His brother, Emmanuel William Kwate Quartey-Papafio (1857–1928) was an agriculturist and a trader. Another brother, Arthur Boi Quartey-Papafio (1869–1927) studied at Accra's Wesleyan High School, then to Fourah Bay College before reading law at Christ College, Cambridge and in 1897, he was called to the Bar at Lincoln's Inn, London. He opened his own chambers in Accra and wrote extensively on the history of Accra and customary laws of the Ga people. From 1905 to 1909, he was a member of the Accra Town Council and the co-founding treasurer of the National Congress of British West Africa. He also co-edited the newspaper, the Gold Coast Advocate. Two other members of the Quartey-Papafio family, Clement W. Quartey-Papafio (1882–1938) and Hugh Quartey-Papafio (1890–1959) (children of Emmanuel William Kwate Quartey-Papafio) also became barristers and were active in Accra high society.

He was the first African from the Gold Coast to receive a medical degree and subsequently work in the Gold Coast.

Returning to the Gold Coast, he was a medical officer for the Gold Coast Government Service from 1888 until 1905, but was consistently denied promotion to the rank of Medical Officer. Undeterred, he switched to private practice, setting up a practice on High Street in Accra, with the slogan Domi Abra (a phrase that translated from Twi as "If you love me, come") emblazoned above the door.

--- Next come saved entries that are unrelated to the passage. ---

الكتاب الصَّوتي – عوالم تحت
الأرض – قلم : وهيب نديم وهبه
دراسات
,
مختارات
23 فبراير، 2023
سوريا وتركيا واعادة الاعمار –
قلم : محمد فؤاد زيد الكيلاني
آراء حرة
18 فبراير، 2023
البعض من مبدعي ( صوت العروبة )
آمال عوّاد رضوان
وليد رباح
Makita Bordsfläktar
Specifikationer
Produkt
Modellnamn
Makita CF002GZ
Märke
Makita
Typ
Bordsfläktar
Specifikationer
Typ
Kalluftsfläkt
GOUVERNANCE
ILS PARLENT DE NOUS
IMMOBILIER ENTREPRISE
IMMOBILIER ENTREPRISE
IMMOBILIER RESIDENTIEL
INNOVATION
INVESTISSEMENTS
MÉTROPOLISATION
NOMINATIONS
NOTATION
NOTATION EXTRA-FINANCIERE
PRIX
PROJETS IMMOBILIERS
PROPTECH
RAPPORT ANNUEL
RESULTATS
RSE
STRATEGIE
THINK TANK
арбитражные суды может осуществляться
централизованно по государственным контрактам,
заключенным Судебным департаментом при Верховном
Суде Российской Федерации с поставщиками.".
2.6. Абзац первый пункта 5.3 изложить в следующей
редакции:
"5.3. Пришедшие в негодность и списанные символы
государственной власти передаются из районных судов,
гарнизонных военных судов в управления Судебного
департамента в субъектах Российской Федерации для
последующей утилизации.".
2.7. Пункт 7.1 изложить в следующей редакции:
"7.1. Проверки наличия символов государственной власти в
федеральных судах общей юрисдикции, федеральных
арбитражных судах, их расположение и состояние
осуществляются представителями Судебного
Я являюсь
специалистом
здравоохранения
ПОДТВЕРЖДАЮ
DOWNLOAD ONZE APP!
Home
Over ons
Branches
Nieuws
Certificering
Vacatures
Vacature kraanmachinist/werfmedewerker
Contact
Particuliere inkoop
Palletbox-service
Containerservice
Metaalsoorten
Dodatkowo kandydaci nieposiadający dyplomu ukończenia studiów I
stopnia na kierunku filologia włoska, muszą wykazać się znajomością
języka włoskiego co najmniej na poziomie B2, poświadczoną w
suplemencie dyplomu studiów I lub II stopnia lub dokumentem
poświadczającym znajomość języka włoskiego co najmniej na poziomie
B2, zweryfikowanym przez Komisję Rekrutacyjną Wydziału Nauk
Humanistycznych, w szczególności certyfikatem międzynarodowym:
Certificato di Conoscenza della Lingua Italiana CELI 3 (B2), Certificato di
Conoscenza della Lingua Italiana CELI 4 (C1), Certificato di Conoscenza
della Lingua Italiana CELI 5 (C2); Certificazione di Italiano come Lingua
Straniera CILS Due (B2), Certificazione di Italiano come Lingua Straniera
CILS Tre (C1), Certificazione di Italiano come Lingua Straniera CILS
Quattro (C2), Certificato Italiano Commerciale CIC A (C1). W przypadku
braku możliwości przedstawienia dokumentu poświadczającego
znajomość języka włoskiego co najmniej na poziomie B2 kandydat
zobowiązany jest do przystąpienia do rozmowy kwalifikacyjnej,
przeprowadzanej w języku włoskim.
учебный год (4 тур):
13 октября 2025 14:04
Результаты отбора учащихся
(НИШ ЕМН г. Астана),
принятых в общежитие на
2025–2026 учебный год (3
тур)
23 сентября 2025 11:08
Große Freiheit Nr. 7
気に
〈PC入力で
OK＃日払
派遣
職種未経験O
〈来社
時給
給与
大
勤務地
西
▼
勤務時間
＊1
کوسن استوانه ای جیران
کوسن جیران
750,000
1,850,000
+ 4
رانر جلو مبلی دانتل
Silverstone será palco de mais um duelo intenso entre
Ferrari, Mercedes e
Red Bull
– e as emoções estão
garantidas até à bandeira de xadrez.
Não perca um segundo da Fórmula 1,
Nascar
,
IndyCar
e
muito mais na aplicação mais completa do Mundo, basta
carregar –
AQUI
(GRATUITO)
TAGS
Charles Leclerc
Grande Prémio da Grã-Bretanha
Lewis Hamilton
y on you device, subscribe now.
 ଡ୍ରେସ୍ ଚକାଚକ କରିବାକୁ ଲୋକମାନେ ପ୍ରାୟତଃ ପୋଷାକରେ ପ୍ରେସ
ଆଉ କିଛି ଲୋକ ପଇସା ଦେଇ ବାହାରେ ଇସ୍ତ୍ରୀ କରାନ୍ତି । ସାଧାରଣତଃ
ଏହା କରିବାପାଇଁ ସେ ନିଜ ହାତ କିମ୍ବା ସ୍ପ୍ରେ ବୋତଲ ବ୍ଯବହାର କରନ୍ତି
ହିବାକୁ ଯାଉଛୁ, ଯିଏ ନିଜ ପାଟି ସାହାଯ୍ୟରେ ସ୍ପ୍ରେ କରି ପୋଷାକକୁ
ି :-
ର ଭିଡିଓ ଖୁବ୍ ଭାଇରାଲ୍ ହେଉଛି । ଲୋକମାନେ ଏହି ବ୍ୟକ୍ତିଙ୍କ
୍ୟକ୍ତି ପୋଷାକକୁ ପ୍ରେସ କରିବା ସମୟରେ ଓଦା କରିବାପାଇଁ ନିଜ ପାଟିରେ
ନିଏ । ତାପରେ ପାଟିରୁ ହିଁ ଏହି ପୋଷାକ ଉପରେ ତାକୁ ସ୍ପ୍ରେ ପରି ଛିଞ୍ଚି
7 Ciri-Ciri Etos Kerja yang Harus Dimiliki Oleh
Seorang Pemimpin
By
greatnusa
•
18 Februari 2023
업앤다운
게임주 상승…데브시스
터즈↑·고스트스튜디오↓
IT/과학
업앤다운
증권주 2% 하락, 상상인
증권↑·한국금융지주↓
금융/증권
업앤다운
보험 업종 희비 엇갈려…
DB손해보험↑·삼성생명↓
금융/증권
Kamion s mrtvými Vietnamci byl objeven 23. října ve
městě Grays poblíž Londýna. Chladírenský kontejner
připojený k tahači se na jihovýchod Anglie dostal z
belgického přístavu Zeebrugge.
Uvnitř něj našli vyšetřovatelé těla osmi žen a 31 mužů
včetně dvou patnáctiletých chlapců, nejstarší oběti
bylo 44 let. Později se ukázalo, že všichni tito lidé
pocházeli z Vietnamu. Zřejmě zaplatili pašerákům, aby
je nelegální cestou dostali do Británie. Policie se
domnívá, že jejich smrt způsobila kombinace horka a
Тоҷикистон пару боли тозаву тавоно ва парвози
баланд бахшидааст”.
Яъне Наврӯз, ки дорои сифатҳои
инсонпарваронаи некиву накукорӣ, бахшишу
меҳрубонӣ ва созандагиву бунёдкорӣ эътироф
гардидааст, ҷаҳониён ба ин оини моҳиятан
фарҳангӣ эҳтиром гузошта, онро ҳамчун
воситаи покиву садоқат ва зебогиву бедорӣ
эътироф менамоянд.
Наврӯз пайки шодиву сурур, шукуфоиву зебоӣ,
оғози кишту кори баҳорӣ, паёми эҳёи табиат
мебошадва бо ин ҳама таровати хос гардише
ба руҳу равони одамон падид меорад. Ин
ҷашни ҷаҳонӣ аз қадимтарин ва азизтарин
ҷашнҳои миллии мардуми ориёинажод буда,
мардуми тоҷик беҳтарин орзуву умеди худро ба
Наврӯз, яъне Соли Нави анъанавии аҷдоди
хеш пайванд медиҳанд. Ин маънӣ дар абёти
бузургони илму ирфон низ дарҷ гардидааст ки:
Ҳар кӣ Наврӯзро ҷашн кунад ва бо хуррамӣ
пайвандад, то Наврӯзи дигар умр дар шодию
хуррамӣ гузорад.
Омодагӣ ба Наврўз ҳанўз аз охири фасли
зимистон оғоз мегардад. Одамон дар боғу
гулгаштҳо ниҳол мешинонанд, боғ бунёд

Quartey-Papafio had three children by Hannah Maria Ekua Duncan, of a Cape Coast/Elmina family; on 8 October 1896 at St Bartholomew-the-Great Church in Smithfield, London, he married Eliza Sabina Meyer, daughter of Richard Meyer of Accra, and the couple had six children. A member of the Accra Town Council from 1909 to 1912, Quartey-Papafio was a member of the 1911 deputation to London that protested the Forest Bill. He was an unofficial member of the Legislative Council from 1919 to 1924. He was a practising Anglican.

==Family==
Quartey-Papafio's son and five daughters were educated in Britain: Mercy (Ffoulkes-Crabbe), Ruby (Quartey-Papafio) and Grace (Nelson) became teachers in the Gold Coast. His son, Percy, trained as a doctor but was unable to practise due to failing eyesight caused by cataracts. Dr B. W. Quartey-Papafio, Nene Sir Emmanuel Mate Kole, KBE (Konor of Manya Krobo), Dr F. V. Nanka-Bruce, Hon. Sir Thomas Hutton-Mills, along with Nana Sir Ofori Atta (Omanhene of Akim Abuakwa), Nana Amonoo, F. J. P. Brown of Cape Coast, J. Ephraim Casely-Hayford of Sekondi were founded Achimota College. Dr Ruby was an economist and a Headmistress at Accra Girls High School. In addition to ghost-writing and being of assistance to the late Kwame Nkrumah and his cohorts/co-nationalists actualization of Ghana's independence, she was also appointed as the first Ghanaian headmistress at Cape Coast Government Girls School. After achieving the fellowship of the Royal College of Surgeons, her only child Nana Ffoulkes Crabbe-Johnson followed in her footsteps, becoming the first Ghanaian Professor and Head of Department in Anaesthesiology (Lagos University Teaching Hospital) in a foreign medical institution and President of the West African College of Surgeons.